Bearbeiter: Holger Mann

Zitiervorschlag: BVerfG, 2 BvR 818/19, Beschluss v. 05.07.2019, HRRS 2019 Nr. 751


BVerfG 2 BvR 818/19 (2. Kammer des Zweiten Senats) - Beschluss vom 5. Juli 2019 (AG Dillingen a.d. Donau)

Erfolglose Verfassungsbeschwerde gegen die formal fehlerhafte „Abweisung“ eines Adhäsionsantrages anstelle des gebotenen Absehens von einer Entscheidung (keine Beeinträchtigung in einer verfassungsrechtlich geschützten Rechtsposition).
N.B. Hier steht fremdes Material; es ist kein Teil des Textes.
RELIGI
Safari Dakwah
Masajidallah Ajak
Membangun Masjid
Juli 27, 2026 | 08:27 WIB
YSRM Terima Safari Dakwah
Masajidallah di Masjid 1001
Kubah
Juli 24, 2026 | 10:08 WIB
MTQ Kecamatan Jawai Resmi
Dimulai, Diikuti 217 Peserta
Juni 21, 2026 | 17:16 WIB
§ 406 Absatz 1 Satz 3 StPO

Leitsatz des Bearbeiters

Die Entscheidung eines Tatgerichts, einen Adhäsionsantrag bei Freispruch des Angeklagten teilweise „abzuweisen“, anstatt - wie gesetzlich vorgesehen - insoweit von einer Entscheidung abzusehen, ist zwar formal rechtsfehlerhaft, beeinträchtigt die Adhäsionsklägerin jedoch nicht in einer verfassungsrechtlich geschützten Rechtsposition, wenn eine Umdeutung der Entscheidung in einen dem Gesetz entsprechenden Ausspruch möglich ist und der Klägerin daher die anderweitige Verfolgung ihres weitergehenden Anspruchs offensteht.

Entscheidungstenor

Die Verfassungsbeschwerde wird nicht zur Entscheidung angenommen.

Gründe

Sie hat keine Aussicht auf Erfolg, weil ein Verfassungsverstoß nicht in einer den Anforderungen nach § 23 Absatz 1 Satz 2, § 92 BVerfGG genügenden Weise dargelegt ist.

Die Beschwerdeführerin beanstandet eine Adhäsionsentscheidung, durch die ihr Antrag auf Verurteilung einer Angeklagten zur Zahlung von Schadensersatz aufgrund Freispruchs abgewiesen wurde, und rügt die Missachtung weiterer, ihr als Adhäsionsklägerin zustehender prozessualer Rechte.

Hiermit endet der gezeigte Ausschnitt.